__Exercise goal__:
Down to the last line, set down the material below exactly, excluding pictures.

__Task inputs__:
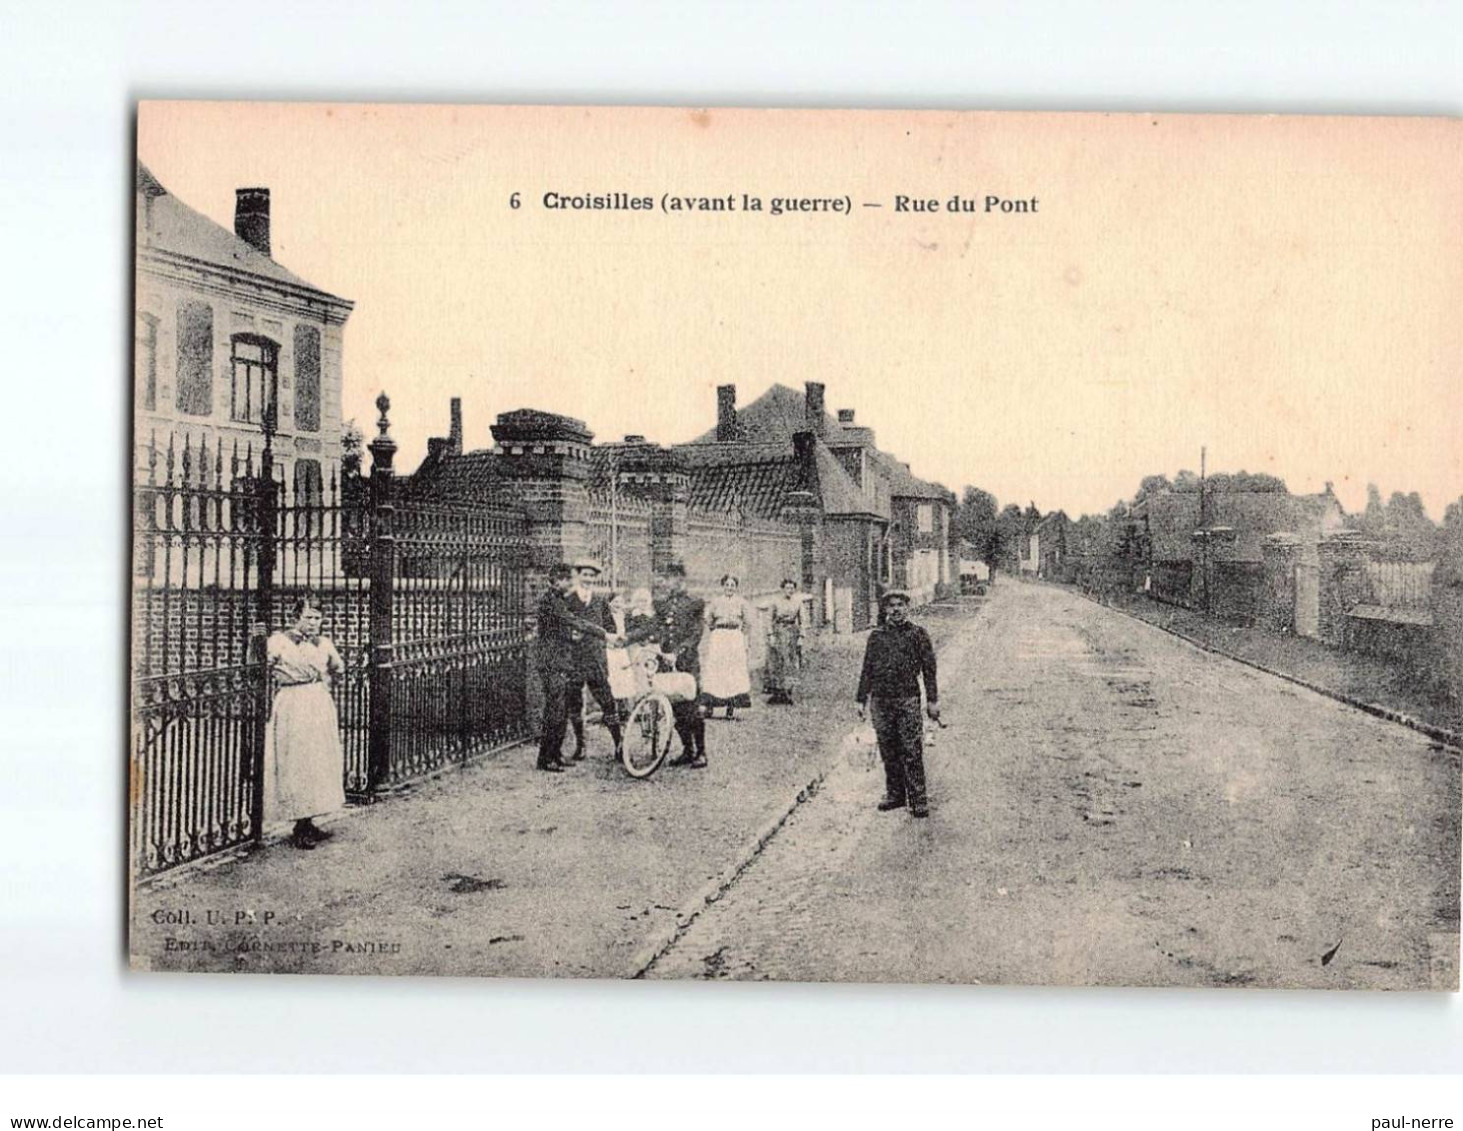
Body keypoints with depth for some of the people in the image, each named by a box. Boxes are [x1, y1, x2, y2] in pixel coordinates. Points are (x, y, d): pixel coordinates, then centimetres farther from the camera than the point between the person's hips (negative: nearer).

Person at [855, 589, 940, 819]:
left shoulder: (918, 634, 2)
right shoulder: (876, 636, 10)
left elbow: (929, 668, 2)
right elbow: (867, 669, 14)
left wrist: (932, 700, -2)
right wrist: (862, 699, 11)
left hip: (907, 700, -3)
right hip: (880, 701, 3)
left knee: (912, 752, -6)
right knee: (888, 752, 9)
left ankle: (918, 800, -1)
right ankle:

__Output__:
Body keypoints with depth for some of the people in the image, each named by a box. Boxes are [x1, y1, x2, y2] in pixel coordinates. Points are (x, y, d): pixel coordinates, then centimetres farther from the camera than the point between the person's hips (negative: nearer).

Person at [855, 589, 940, 819]:
left shoulder: (918, 634, 2)
right shoulder: (876, 636, 10)
left elbow: (929, 668, 2)
right elbow: (867, 669, 14)
left wrist: (932, 700, -2)
right wrist: (862, 699, 11)
left hip: (907, 700, -3)
right hip: (880, 701, 3)
left knee: (912, 752, -6)
right knee: (888, 752, 9)
left ankle: (918, 800, -1)
right ankle:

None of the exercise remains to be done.